Namun, Fikri menekankan pentingnya akuntabilitas dalam pelaksanaan program MBG. Ia menyarankan agar penyaluran dana zakat untuk program ini dikelola oleh lembaga amil zakat (LAZ), Badan Amil Zakat Nasional (Baznas), atau lembaga sejenis untuk memastikan transparansi dan akuntabilitas.
“Hanya pelaksanaannya agar akuntabel maka dikembalikan lembaga amil zakat. Baik LAZ, Baznas dan atau sejenis,” tegasnya.
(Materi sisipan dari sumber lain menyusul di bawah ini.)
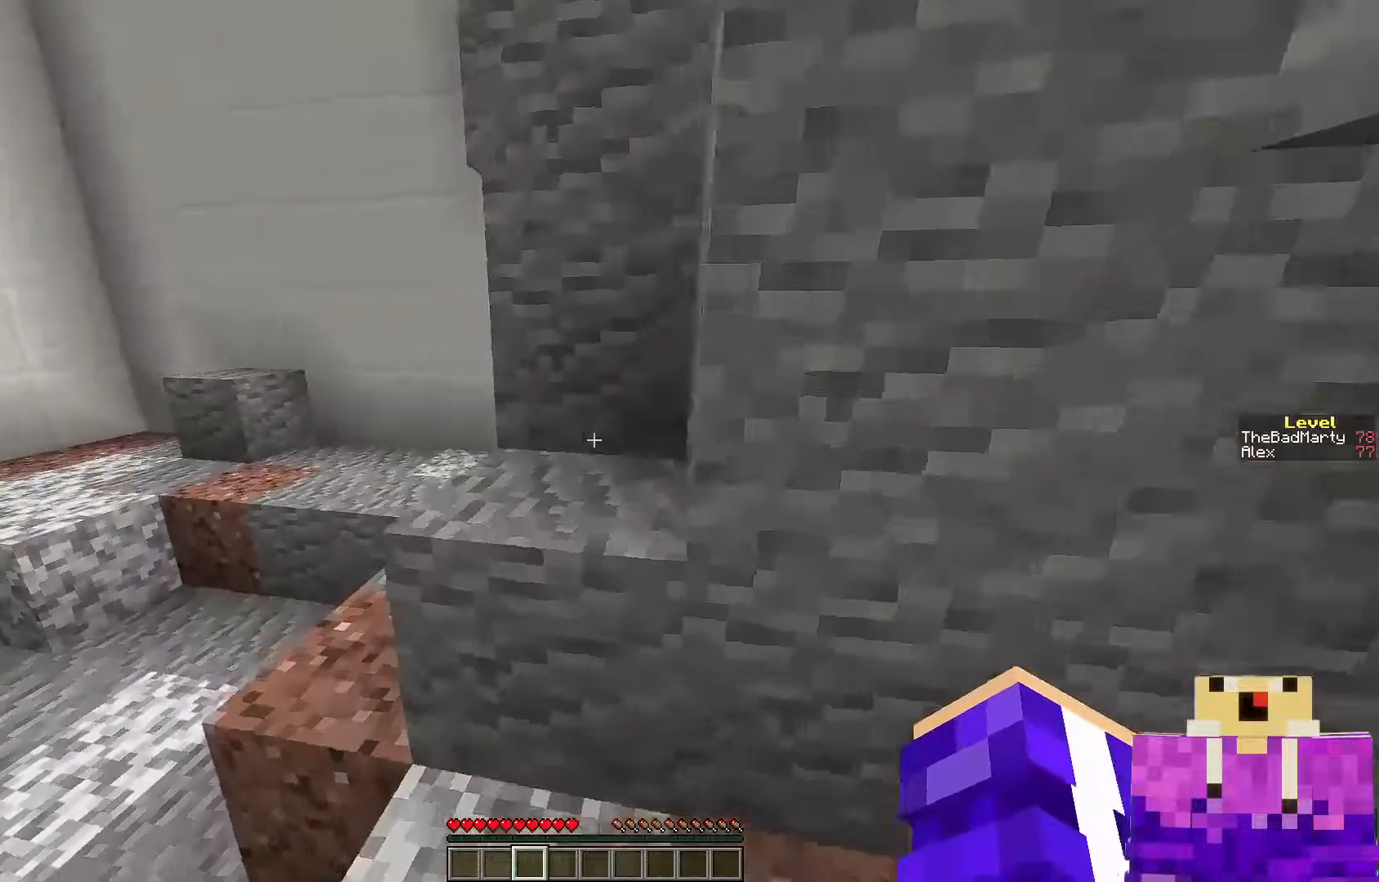
{"keys": ["a", "w"], "mouse": [], "events": []}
Baca Juga: Rachmat Gobel: Jepang Tawarkan Konsep Pembangunan Berkelanjutan untuk Tiga Juta Rumah di Indonesia
Fikri juga mengusulkan agar program MBG dapat diperluas untuk menjangkau masyarakat di luar mustahik zakat. Ia menyarankan pemanfaatan dana Corporate Social Responsibility (CSR) dari lembaga usaha milik negara maupun swasta untuk mencapai sasaran yang lebih luas.
“Untuk menjangkau sasaran yang lebih luas di luar mustahik zakat, maka bisa menggunakan CSR dari lembaga usaha milik negara maupun swasta,” katanya.
Dengan demikian, Fikri berharap program MBG dapat berjalan sesuai dengan ketentuan syariah dan tidak mengurangi porsi dana zakat yang seharusnya diterima oleh mustahik. “Saya setuju jika peruntukannya menyasar ke fakir miskin dan kelompok rentan. Karena ini sesuai dengan kriteria mustahik zakat, tapi bila untuk umum, sebaiknya pakai skema lain yang memungkinkan dan dibenarkan oleh undang-undang,” pungkasnya.